Incoterms (international commercial terms) are a set of standardized export pricing terms developed by the ICC (International Chamber of Commerce) and endorsed by UNCITRAL (United Nations Commission on International Trade Law). They were developed to enable exporters and importers to speak the same commercial language so as to minimize the potential for misunderstanding and to ensure that the responsibility for all tasks involved in conveying goods internationally is clearly assigned to either one party or the other. They were first introduced in 1936 and have been revised periodically to ensure that they are up to date with actual commercial practices and available technologies. The latest version, Incoterms 2000, came in to effect on Jan. 1st, 2000, though some traders continue to use the earlier Incoterms 1990 version by mutual agreement.

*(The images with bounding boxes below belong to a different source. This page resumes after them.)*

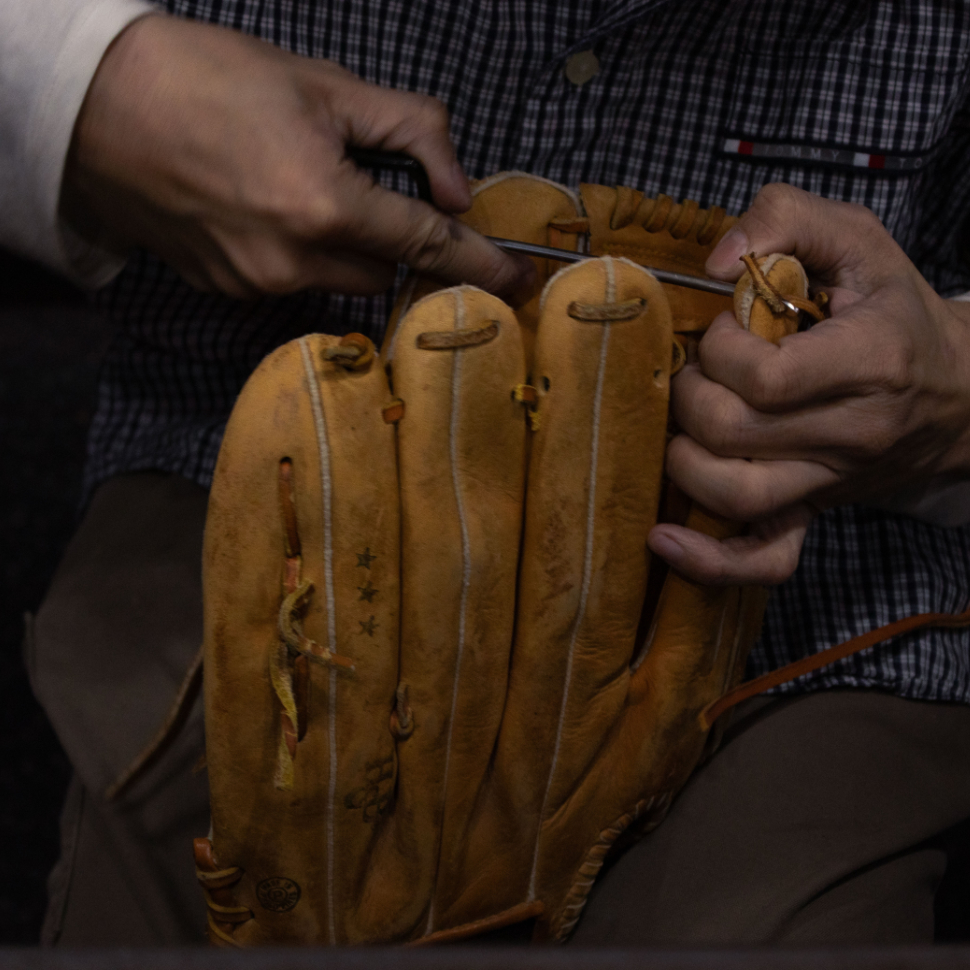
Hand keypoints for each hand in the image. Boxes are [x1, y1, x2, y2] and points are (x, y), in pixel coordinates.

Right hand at [60, 16, 530, 297]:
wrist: (97, 104)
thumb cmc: (212, 77)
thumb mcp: (326, 83)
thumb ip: (412, 132)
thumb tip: (457, 190)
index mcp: (325, 205)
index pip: (427, 245)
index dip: (480, 264)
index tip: (517, 283)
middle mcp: (293, 261)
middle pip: (385, 269)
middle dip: (390, 235)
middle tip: (361, 183)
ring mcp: (255, 284)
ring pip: (339, 278)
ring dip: (344, 244)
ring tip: (296, 185)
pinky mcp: (226, 290)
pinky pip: (291, 282)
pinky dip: (298, 252)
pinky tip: (261, 206)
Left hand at [648, 183, 969, 585]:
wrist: (957, 391)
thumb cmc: (893, 309)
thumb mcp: (856, 238)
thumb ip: (785, 218)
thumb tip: (715, 261)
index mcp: (869, 360)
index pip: (762, 378)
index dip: (718, 352)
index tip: (723, 329)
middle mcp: (852, 432)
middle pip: (731, 435)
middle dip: (689, 397)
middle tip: (698, 372)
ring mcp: (831, 481)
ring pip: (735, 498)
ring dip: (683, 461)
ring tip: (686, 425)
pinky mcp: (815, 511)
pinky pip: (764, 558)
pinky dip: (710, 562)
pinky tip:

There are actually 13 Incoterms, each of which is defined in extensive detail, which span the full range of export options for dividing the conveyance responsibilities between international sellers and buyers.
At one extreme you have EXW, short for ex works, which is an export price that requires the foreign buyer to take receipt of the export shipment at the exporters place of business or at an agreed upon point of delivery within the exporting country. At the other extreme is DDP, short for delivered duty paid, whereby the exporter quotes a price that covers all costs, including paying duties and clearing customs, associated with delivering the goods to an agreed point of delivery in the buyers' country.
Between these two extremes you have the 11 other Incoterms including the most widely used one, CIF, short for cost, insurance and freight. Here the export price covers the cost of the goods delivered and insured to, but not unloaded at, a specified point of entry into the country of destination. The buyer is responsible for all other costs such as unloading and handling costs at the point of entry, customs duties and fees, inland transit costs and so on.
It is important to note that while there are only 13 Incoterms, there are in fact all kinds of variations employed covering a multiplicity of options. For this reason exporters need to be fully versed in, and familiar with,
Incoterms. Once familiar with what the various terms cover, the exporter can then accurately assess costs and construct an export price to quote to foreign buyers.
Graham Clayton is an economist and general manager for International Confederation College.